With the new BMW X5, the BMW Group is rolling its whole-life sustainability playbook onto yet another model in the range. The thinking is simple but far-reaching, tracking the carbon footprint at every stage a car passes through. That means scrutinising the supply chain, the factory floor, the miles on the road and the moment the vehicle is finally recycled. By treating the X5 as a complete lifecycle rather than a single moment on the forecourt, the company aims to trim emissions wherever they hide.

The supply chain is where the heavy lifting begins. By leaning hard on renewable energy, recycled content and smarter processes, the engineers cut the X5’s carbon emissions by roughly 40 percent during development alone. Steel plays a starring role here. Around half of the flat steel in the body is electric arc furnace steel with a high share of secondary material, smelted using renewable power. That achievement rests on long-standing ties with local suppliers in North America, who feed the production line with cleaner metal.
Recycled content runs deep into the hardware, not just the trim. Aluminium suspension parts such as the wheel rims, swivel bearings, wheel carriers, rear axle supports, and brake callipers are forged using renewable energy at both the electrolysis and production stages. The doors carry 35 percent recycled and closed-loop aluminium drawn from the Spartanburg press shop, while the headliner fabric spins its yarn from fully recycled PET. In the battery-electric iX5 60 xDrive, around a third of the entire car, some 940 kilograms, is made from secondary raw materials, helped by Gen6 battery cells that shave roughly 28 percent off the carbon per watt-hour compared with the older Gen5 unit.

Once the X5 is on the move, the EfficientDynamics toolkit keeps the figures falling. Sharper aerodynamics, lightweight construction, low rolling resistance tyres and clever energy management all pull in the same direction, as they have across BMW drivetrains since 2007. The fully electric iX5 also inherits the in-house “Heart of Joy” control stack, which delivers smooth, confident drivability and a seamless stop. Crucially, it harvests more energy through recuperation in far more situations, right down to a standstill. Stack up all these savings, and the iX5 60 xDrive overtakes a comparable combustion model on lifetime emissions after only one to two years of driving.

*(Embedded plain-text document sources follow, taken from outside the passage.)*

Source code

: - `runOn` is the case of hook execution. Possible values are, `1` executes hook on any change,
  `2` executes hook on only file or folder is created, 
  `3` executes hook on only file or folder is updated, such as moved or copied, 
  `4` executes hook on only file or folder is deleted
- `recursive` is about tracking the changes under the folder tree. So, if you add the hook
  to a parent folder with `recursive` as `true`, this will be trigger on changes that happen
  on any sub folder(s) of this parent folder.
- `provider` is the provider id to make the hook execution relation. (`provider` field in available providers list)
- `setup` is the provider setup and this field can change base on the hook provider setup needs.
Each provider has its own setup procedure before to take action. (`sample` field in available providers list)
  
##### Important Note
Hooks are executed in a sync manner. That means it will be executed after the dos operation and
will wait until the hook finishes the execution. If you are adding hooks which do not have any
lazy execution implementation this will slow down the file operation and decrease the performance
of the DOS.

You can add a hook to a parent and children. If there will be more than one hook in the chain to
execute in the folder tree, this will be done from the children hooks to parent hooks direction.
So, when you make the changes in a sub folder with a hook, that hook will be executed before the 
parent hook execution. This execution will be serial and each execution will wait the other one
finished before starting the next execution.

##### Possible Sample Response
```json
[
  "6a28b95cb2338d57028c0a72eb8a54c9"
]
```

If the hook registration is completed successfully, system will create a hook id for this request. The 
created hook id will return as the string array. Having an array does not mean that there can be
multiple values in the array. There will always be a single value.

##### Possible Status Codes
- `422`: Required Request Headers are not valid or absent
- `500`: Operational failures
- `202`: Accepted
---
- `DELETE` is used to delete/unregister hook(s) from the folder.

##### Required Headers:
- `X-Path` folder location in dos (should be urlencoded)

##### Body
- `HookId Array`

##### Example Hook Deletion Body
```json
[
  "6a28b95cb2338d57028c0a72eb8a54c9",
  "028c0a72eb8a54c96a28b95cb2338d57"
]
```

The clean-up reaches right back to the assembly hall at Plant Spartanburg, the group’s largest site, where every kilowatt of external power now comes from renewable sources. Between 2006 and 2025, energy used per car fell by 66 percent and landfill waste dropped by 88 percent. The new high-voltage battery plant at nearby Woodruff runs without fossil fuels in normal operation. To keep everyone honest, BMW will publish a TÜV-validated Product Carbon Footprint for the X5 alongside its launch, laying bare both the figures and the method behind them.